Check the internet for parts you might be able to find older parts on there.


----------



## skipper78 (Feb 26, 2008)

Pickert,
Thanks for the response. Any places in particular? I really don't know the Archery jargon well yet. Thanks for the help though.


----------



## mikel m14 (Jul 24, 2006)

:welcome: to AT and have Fun!

Enjoy Shooting!:archer:


----------



## Pickert (Dec 12, 2007)

skipper78 said:


> Pickert,
> Thanks for the response. Any places in particular? I really don't know the Archery jargon well yet. Thanks for the help though.

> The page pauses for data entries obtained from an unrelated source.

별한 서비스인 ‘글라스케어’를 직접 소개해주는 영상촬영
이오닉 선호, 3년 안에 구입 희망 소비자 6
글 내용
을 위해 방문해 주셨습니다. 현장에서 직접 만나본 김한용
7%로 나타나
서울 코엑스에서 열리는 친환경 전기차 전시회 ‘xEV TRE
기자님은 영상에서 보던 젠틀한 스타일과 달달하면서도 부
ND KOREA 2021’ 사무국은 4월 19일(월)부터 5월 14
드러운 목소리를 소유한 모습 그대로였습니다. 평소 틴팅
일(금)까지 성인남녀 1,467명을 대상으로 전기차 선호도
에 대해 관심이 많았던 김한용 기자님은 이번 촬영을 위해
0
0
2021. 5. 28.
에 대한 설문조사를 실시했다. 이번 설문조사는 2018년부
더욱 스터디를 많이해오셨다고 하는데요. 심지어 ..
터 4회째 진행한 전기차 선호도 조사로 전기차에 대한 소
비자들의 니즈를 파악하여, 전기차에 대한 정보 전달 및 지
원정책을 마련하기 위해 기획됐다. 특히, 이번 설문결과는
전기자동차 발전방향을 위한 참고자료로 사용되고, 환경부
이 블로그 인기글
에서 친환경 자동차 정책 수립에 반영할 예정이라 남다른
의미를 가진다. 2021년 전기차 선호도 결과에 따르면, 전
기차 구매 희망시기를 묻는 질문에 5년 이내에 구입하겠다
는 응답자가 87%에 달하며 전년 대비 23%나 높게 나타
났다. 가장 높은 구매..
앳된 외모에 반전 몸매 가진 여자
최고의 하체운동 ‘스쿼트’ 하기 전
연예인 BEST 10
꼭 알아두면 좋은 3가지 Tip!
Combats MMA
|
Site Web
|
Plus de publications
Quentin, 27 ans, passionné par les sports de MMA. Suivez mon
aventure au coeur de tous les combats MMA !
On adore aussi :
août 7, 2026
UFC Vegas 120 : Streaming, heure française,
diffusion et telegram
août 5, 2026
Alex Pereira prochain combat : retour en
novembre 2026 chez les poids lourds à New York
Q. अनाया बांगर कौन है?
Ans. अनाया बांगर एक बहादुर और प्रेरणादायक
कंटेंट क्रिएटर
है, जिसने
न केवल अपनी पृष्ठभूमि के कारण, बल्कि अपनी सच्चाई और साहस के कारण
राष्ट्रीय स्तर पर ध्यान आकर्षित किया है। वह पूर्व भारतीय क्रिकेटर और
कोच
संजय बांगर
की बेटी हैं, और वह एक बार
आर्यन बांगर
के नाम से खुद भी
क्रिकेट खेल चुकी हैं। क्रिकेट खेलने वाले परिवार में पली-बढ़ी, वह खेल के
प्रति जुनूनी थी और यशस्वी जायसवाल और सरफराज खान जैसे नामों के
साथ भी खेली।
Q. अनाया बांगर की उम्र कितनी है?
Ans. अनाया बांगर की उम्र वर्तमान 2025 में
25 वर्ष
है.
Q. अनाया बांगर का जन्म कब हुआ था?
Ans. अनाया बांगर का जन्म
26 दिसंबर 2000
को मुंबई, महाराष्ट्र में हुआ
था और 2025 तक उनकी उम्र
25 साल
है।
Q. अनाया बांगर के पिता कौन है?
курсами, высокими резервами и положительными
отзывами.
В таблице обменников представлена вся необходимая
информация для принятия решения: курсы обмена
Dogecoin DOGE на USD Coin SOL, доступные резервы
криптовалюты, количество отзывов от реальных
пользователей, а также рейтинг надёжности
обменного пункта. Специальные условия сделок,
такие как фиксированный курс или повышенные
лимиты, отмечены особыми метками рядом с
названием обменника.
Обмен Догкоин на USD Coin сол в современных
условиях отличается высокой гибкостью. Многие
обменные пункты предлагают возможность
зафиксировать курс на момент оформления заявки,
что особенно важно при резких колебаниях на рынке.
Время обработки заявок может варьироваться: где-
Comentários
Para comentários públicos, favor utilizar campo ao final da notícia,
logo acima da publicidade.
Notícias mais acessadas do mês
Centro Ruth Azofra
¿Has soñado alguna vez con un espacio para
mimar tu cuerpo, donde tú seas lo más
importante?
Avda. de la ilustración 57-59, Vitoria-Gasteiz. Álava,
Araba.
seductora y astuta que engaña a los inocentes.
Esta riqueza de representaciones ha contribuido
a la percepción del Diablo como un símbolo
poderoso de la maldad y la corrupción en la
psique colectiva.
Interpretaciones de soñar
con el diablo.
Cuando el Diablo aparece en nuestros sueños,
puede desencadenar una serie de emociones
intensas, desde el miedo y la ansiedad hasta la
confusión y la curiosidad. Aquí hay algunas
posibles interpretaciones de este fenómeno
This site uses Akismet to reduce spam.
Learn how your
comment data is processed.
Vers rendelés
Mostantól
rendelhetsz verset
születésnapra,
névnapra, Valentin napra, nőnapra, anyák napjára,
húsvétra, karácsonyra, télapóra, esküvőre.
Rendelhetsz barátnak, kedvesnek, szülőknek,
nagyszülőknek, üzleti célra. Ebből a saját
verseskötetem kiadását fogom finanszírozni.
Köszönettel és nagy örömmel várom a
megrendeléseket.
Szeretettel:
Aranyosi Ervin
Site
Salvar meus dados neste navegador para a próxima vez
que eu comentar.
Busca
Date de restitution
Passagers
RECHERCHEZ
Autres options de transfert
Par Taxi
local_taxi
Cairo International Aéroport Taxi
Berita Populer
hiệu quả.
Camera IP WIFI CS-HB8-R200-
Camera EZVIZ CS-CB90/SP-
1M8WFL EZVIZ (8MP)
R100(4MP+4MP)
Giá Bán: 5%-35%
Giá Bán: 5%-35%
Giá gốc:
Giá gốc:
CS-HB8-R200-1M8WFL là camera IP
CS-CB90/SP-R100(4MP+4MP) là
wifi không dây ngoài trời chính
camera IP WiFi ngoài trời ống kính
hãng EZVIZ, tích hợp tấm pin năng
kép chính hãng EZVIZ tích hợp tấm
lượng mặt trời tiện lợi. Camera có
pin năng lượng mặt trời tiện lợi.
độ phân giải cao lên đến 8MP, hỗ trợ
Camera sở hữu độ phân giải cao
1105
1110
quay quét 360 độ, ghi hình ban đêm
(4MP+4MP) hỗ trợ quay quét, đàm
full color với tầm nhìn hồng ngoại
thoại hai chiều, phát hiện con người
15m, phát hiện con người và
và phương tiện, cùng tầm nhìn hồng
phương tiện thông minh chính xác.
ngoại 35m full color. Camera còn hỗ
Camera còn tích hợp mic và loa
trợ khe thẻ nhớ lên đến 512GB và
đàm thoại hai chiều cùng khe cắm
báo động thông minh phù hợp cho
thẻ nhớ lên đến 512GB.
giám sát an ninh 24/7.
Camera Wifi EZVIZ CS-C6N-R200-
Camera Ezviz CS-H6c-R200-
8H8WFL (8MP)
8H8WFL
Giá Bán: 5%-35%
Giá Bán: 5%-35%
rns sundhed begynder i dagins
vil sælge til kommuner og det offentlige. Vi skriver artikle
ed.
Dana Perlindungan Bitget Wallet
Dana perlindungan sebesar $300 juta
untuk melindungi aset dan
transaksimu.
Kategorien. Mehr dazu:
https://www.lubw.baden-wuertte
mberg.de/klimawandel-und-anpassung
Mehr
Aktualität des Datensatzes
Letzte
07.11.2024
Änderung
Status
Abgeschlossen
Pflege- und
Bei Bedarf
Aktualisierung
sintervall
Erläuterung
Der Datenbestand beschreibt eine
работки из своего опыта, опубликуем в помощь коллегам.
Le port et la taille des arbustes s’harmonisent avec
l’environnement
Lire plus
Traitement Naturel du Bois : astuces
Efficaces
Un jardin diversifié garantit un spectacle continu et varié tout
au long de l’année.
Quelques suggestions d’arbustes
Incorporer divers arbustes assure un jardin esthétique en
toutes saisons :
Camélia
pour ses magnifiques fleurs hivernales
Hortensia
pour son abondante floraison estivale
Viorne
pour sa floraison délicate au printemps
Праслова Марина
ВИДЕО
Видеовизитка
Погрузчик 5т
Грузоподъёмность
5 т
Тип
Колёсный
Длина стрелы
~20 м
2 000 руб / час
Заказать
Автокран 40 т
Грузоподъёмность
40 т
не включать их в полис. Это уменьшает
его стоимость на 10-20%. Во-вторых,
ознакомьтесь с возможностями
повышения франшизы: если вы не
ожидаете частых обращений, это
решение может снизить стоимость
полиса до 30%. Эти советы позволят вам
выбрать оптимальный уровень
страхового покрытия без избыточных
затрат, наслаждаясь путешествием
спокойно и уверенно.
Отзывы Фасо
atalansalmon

I'm not for sure were to look exactly either. Some places you might try are the Darton website and send them a message or email and ask them if they know. Another thing to do is put a thread on here(AT) about good web sites for finding older parts. There are lots of people on here that will help you out. Good luck finding the part you need.


----------



## Tim Roberts (Jul 13, 2002)

:yo: :wave3: Hello and :welcomesign: to Archery Talk skipper78. Have fun here. 
Have a look around for a local shop to help you out.


----------



## Bowdiddly (Jan 19, 2004)

Welcome aboard


----------



## Bert Colwell (Jun 25, 2005)

Find a good local archery shop, and they can probably help you with advice and repairs! That is probably the best place to start. Welcome aboard too!


----------



## Dthbyhoyt (Dec 4, 2004)

:welcome: 2 ArcheryTalk


----------



## xibowhunter (Mar 18, 2003)

:wav: :welcomesign: to AT 
you should definately contact darton first,you may even want to get their phone number and give them a call. you may also want to goggle darton archery parts and see what you come up with.good luck:darkbeer:


----------



## tylerolsen12 (Feb 8, 2007)

welcome to AT


----------



## Iluvatar (Oct 13, 2006)

welcome to AT:darkbeer:


----------



## LJ256 (Jul 8, 2005)

Welcome to AT


----------



## JOSHM (Jun 14, 2007)

welcome to AT:wink:


----------



## Backlash (Feb 18, 2008)

:welcome:to:archery:talk


----------